Already on the Drawing Board
Bombs as Fuel
One of the earliest ideas for interstellar travel comes from the 1958 Project Orion, which proposed that a vessel could travel to different stars using nuclear bombs as its fuel. A craft would drop about five bombs every second, whose detonations would propel it forward. Initially, this idea was proposed for a ship traveling to Mars. In the 1970s, the British Interplanetary Society revised the idea to create its Project Deadalus. This hypothetical craft would use fusion explosions to propel it past Barnard's star, a six light year trip, in about 50 years. Unfortunately for NASA researchers, the Nuclear Test Ban Treaty forbids the explosion of nuclear weapons in the Earth's atmosphere and developing a bomb-based ship would be illegal.
In the 1960s, the physicist Robert Bussard proposed a craft that would pick up fuel in space rather than carry its own. The Bussard Interstellar Ramjet is a hypothetical vehicle that would collect stray protons that exist in interstellar space with a magnetic scoop and somehow create fusion reactions that would propel the craft. This craft would work in theory, but there are still many problems that would have to be overcome: drag created by the scoop, how many protons can be scooped, much less somehow getting them to fuse.

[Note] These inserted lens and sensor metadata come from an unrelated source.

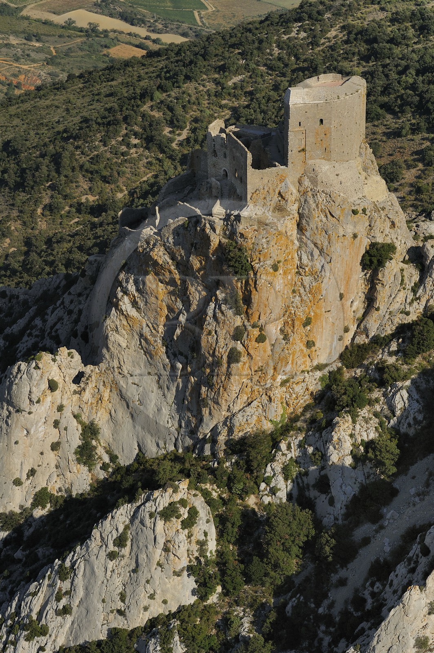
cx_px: 217
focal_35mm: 85
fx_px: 1540
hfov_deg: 16.0
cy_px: 326
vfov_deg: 23.9
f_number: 10
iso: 400
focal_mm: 85
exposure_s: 1/1000
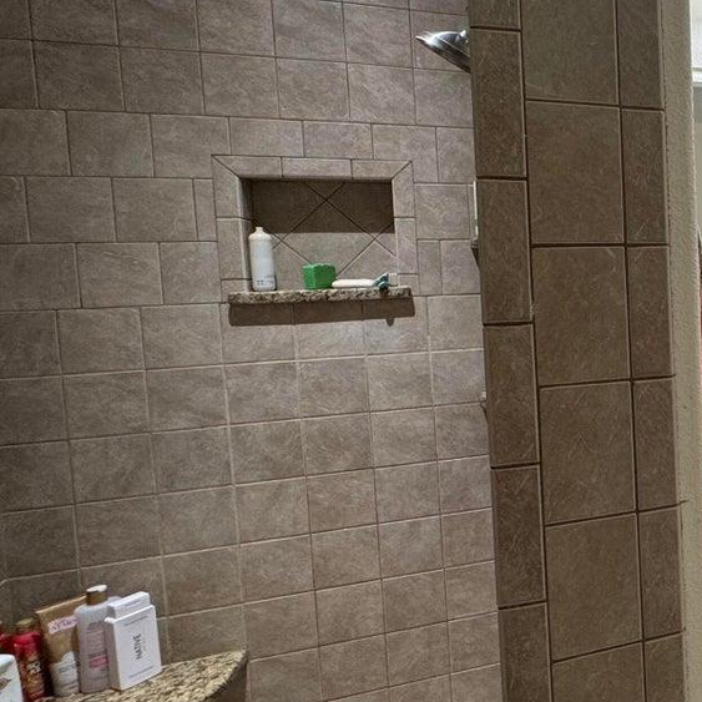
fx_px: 688
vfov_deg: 53.9
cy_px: 313
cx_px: 781
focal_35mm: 30
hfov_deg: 42.1
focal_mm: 2.22
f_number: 2.2
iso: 200
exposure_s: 1/120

When light strikes an object, it pushes on that object with a very small smount of force. If you use large amounts of light on a large surface, that force becomes noticeable. Robert Forward's proposed light sail works on this concept. A thousand-ton vehicle with a crew could make it to the nearest star in 10 years with a thousand kilometer sail and a 10-million-gigawatt laser. This sounds pretty simple until you realise that 10-million-gigawatts is 10,000 times the amount of power used on the entire Earth today. This technology requires a massive leap forward in creating energy before it can become viable.